Cep telefonu kayıtlarındaki isimlerin peşine düşüldü.
Son aranan numara eski bir hükümlüye aitti.
Üstelik hükümlü, altı yıl önce hemşire sevgilisini kıskançlık nedeniyle atkıyla boğarak öldürmekten mahkum olmuştu.
22 yıl ceza aldığı halde infaz yasasıyla
4,5 yıl yatıp yarı açık cezaevine sevk edilmişti.
Polis, 10 gün önce zanlının kaldığı yere baskın yaptı ve adamı yakaladı.
Cebinde, kadının telle boğularak öldüğünü duyuran haberler vardı.
Hemen sorguya alındı.
Olayı şöyle anlattı:
“Sen diğerlerinden iyi çıktın”
“Arife günü bir kafeteryada tanışmıştık. Sohbet ettik. Sonra üç-dört kez birlikte olduk. Olay gecesi beni evden aldı. Arabayla dolaştık. Fantezi yapıp arabada sevişmek istiyordu. Bir otoparka gidip aracı park ettik. Aracın arka koltuğunda birlikte olduk. Daha sonra bir süre konuştuk. Bana ne kadar sosyal bir insan olduğundan, eski sevgililerinden bahsediyordu. Konuşması sırasında birçok insanın ismi geçince ve ‘Sen diğerlerinden iyi çıktın’ deyince kendimi kaybettim. O sırada aracın içinde bulup oynadığım teli boğazına doladım, sıktım ve onu boğdum.”
Ağır tahrik unsuru
Uzmanlar bu ifadeyi çok inandırıcı bulmadılar ve olayı farklı yorumladılar.
“Antisosyal kişilik yapısına sahip bir psikopat”ın işi olduğu söylendi.
Bazıları “Annesine duyduğu öfkeden yapmıştır” dedi.
“Nefessiz bırakarak öldürüyor. Havasız kalmanın getireceği bir panik duygusu da olabilir” yorumu yapıldı.
Ama yorumlar içinde bana asıl ilginç geleni “Polise verdiği ifadeyle ağır tahrik unsuru varmış gibi ceza indirimine gitmeyi amaçlıyor olabilir” iddiasıydı.
Nedir bu olayda “ağır tahrik unsuru”?
Kadının “Sen diğerlerinden iyi çıktın” lafı...
Yani bir övgü cümlesi...
Ama erkeğin dikkati, bu cümlede “iyi çıktın”da değil, “diğerleri”nde yoğunlaşıyor.
Arabada fantezi yapacağı kadının dahi
“ilk erkeği” olmak istiyor.
Dahası var:
Bu isteğinin, cinayetten yargılanacağı mahkemede kendi masumiyetine delil olmasını bekliyor.
“Böyle laf, adamı katil eder” genel yargısına sığınıyor.
Mukayese korkusu mu?
Bu konudaki bilinen tez, erkekteki “deneyimli kadın” nefretinin aslen “mukayese” korkusundan kaynaklandığı yolundaydı.
Çünkü “el değmemiş kadın”, erkeğin zayıflıklarını bilinçsizce sineye çekerken, (örnek olayımızdaki deyimle) “sosyal” bir kadın “mukayese” edebilir ve zayıflığını yüzüne vurabilirdi.
Verdiğimiz örnek bu tezi çürütüyor.
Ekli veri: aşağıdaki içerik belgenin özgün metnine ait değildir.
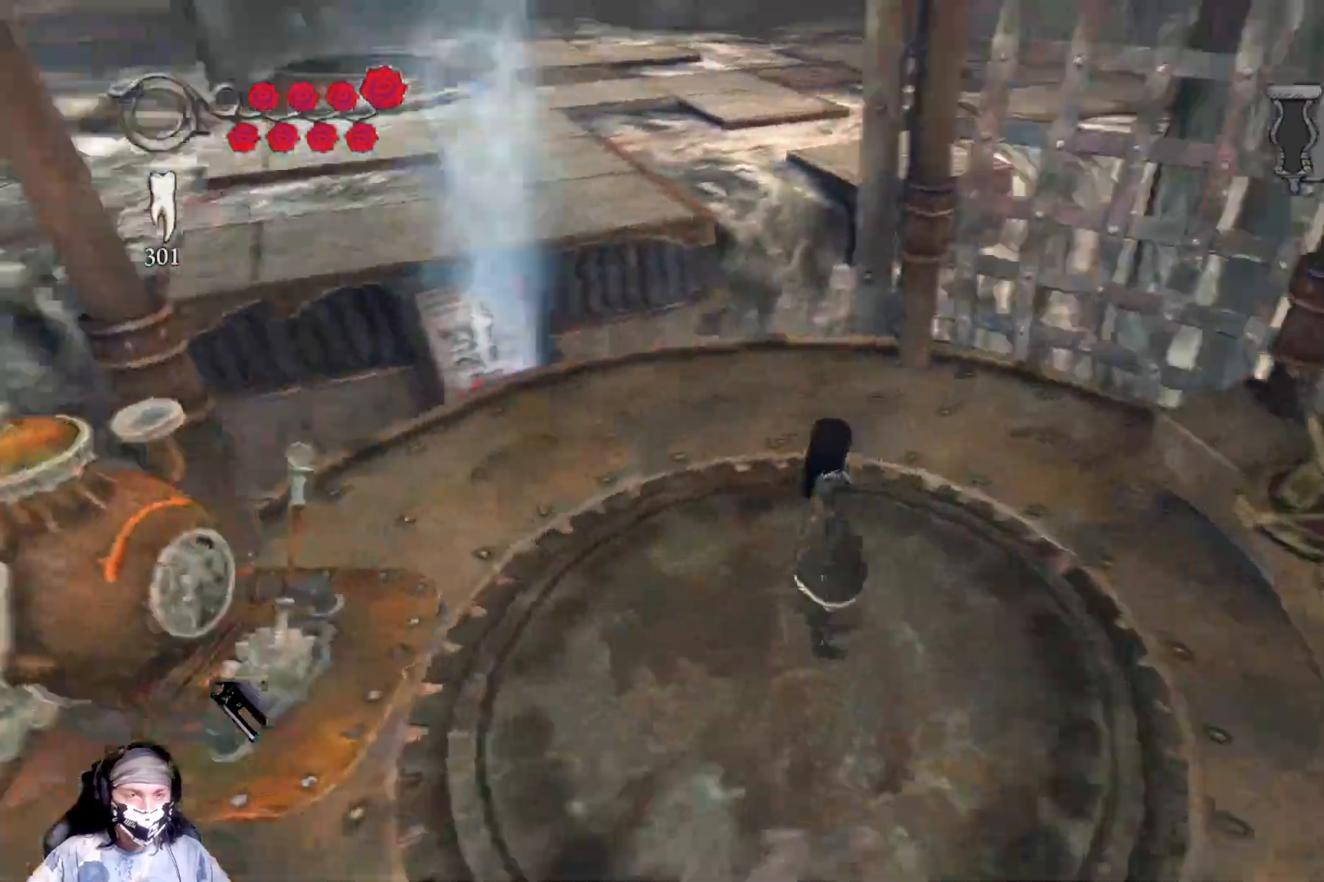
{"buttons": [], "left_stick": "up-left", "right_stick": "left", "events": [[33, "left_stick", "up"], [133, "left_stick", "up-left"], [200, "right_stick", "center"], [300, "right_stick", "left"]]}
Çünkü “kahramanımız” “mukayese”de rakiplerinden “iyi” çıkıyor.
Demek ki, sorun kıyaslanma kaygısından ziyade, sakat namus anlayışında...
Yüreğe karşı etek
Ortalama erkeğin tutkusu da takıntısı da tendir.
Sevdiği kadın başkasına gönül verse aldırmaz ama eline başka erkeğin eli değse cinayet işleyebilir. Şöyle düşünür:
“İsterse başkasını sevsin, yeter ki sevişmesin.”
Kadında cümle tersine döner:
“İsterse başkasıyla sevişsin, yeter ki sevmesin.”
Çünkü kadına göre vücudun merkezi yürektir; erkeğe göre etek...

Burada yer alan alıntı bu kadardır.